▶ EXERCISE PROMPT:
Search the entries below for the word "move" and copy each line that has it.

** RECORDS PROVIDED follows **

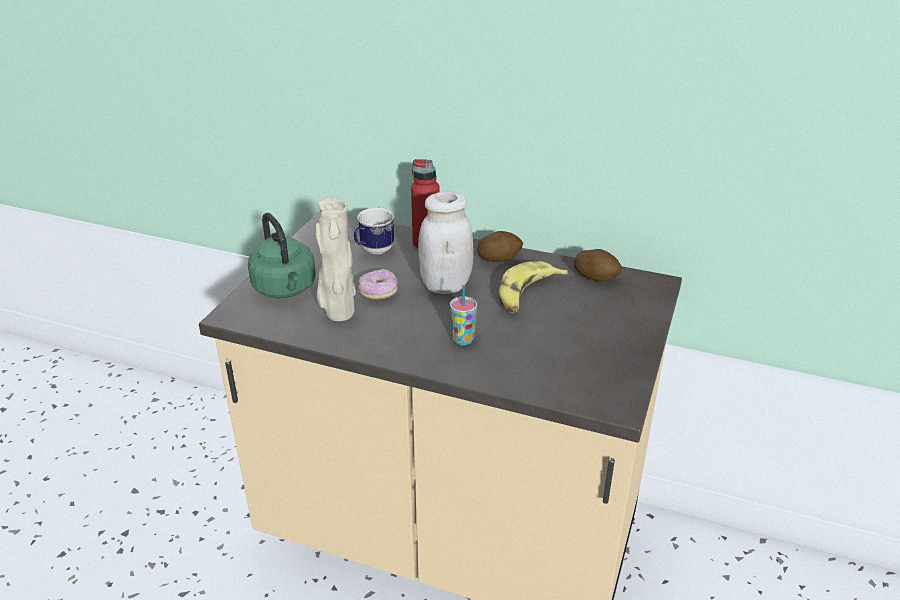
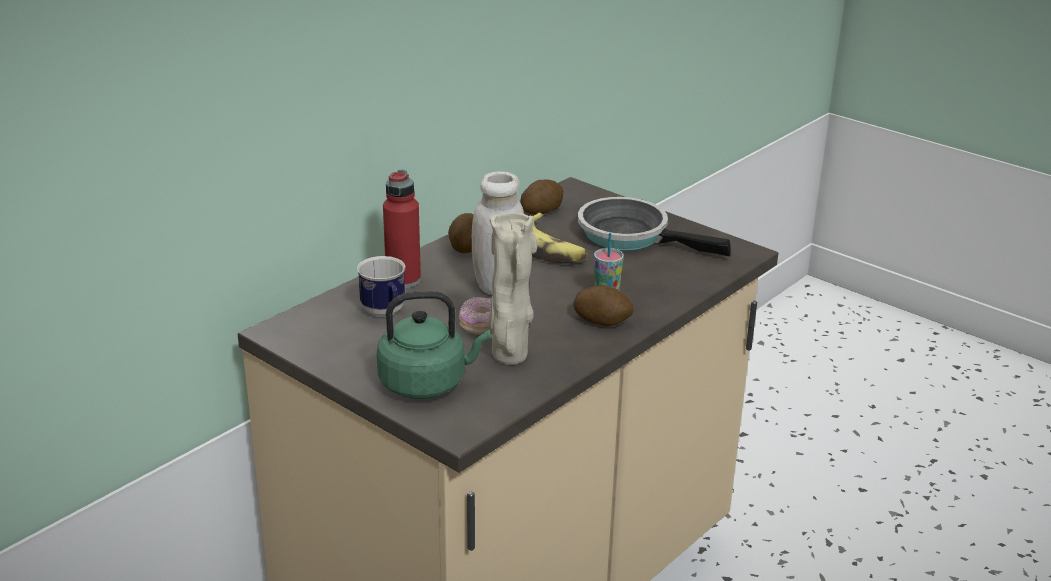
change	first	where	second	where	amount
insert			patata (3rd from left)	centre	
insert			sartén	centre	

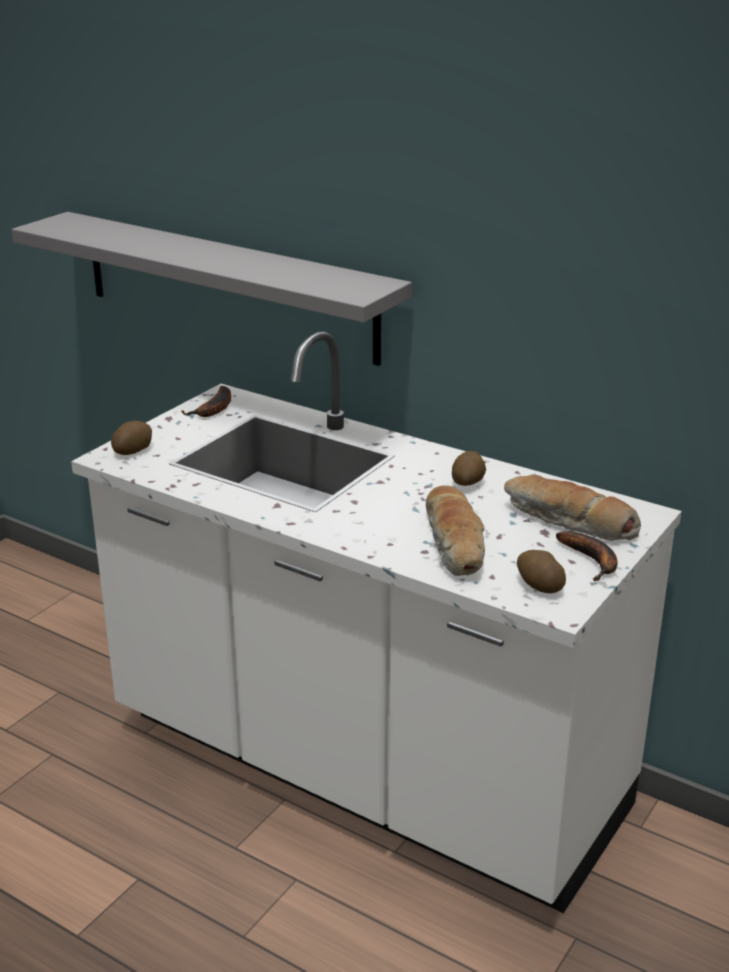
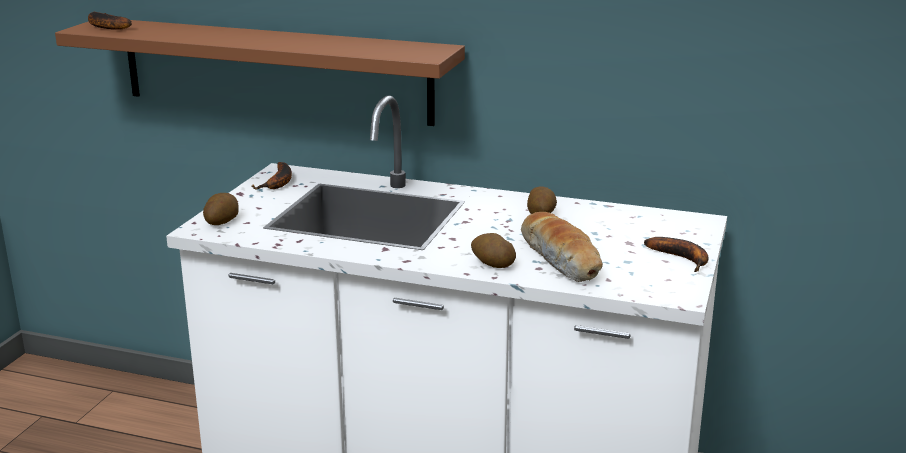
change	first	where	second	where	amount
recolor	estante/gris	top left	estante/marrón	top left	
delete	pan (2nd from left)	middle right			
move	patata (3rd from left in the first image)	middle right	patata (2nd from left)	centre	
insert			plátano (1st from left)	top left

** End of RECORDS PROVIDED **
** RECORDS PROVIDED follows **

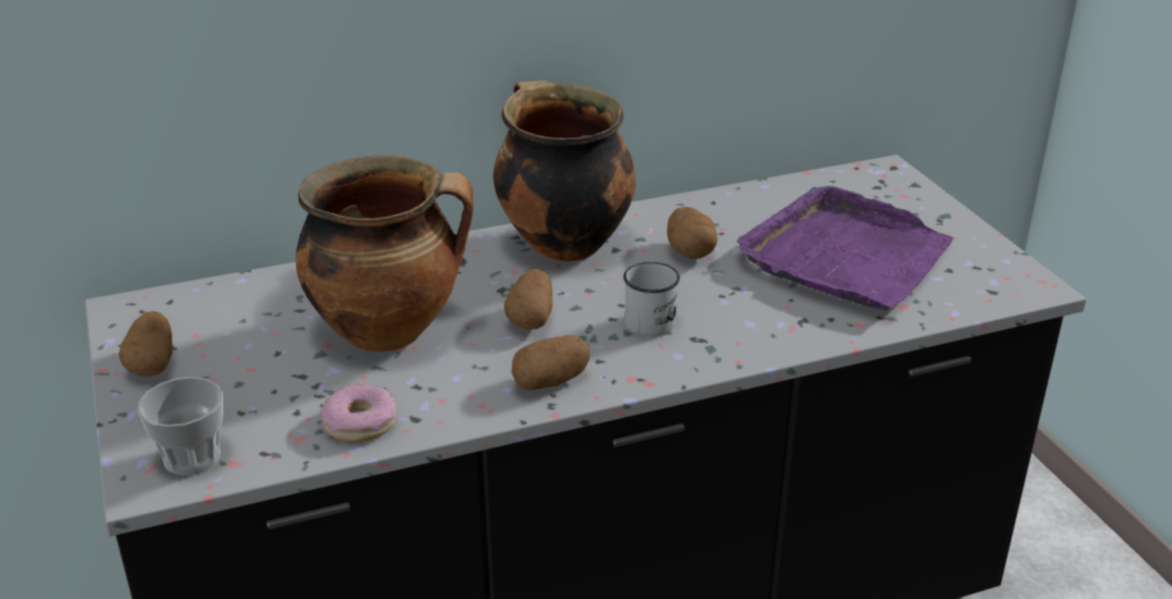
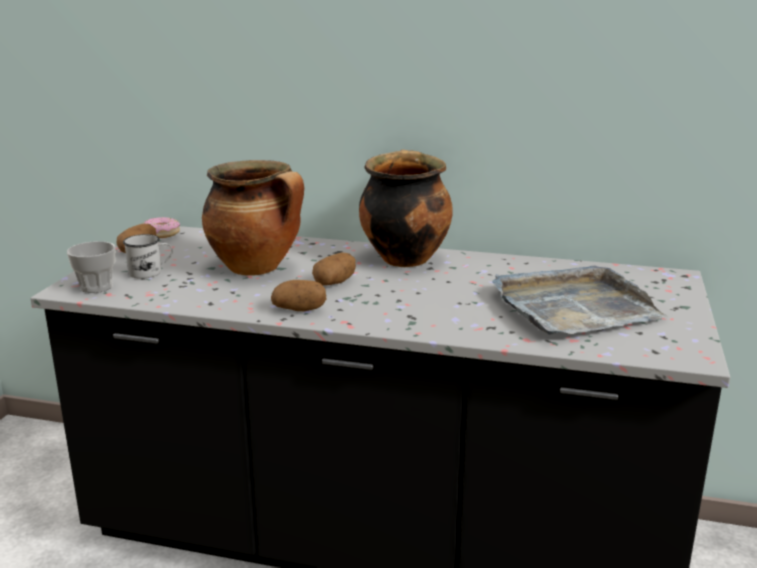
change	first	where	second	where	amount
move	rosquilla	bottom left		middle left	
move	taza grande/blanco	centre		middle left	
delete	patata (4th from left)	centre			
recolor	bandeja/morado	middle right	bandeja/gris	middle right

** End of RECORDS PROVIDED **

▶ RESULT BELOW:
move	patata (3rd from left in the first image)	middle right	patata (2nd from left)	centre	
move	rosquilla	bottom left		middle left	
move	taza grande/blanco	centre		middle left	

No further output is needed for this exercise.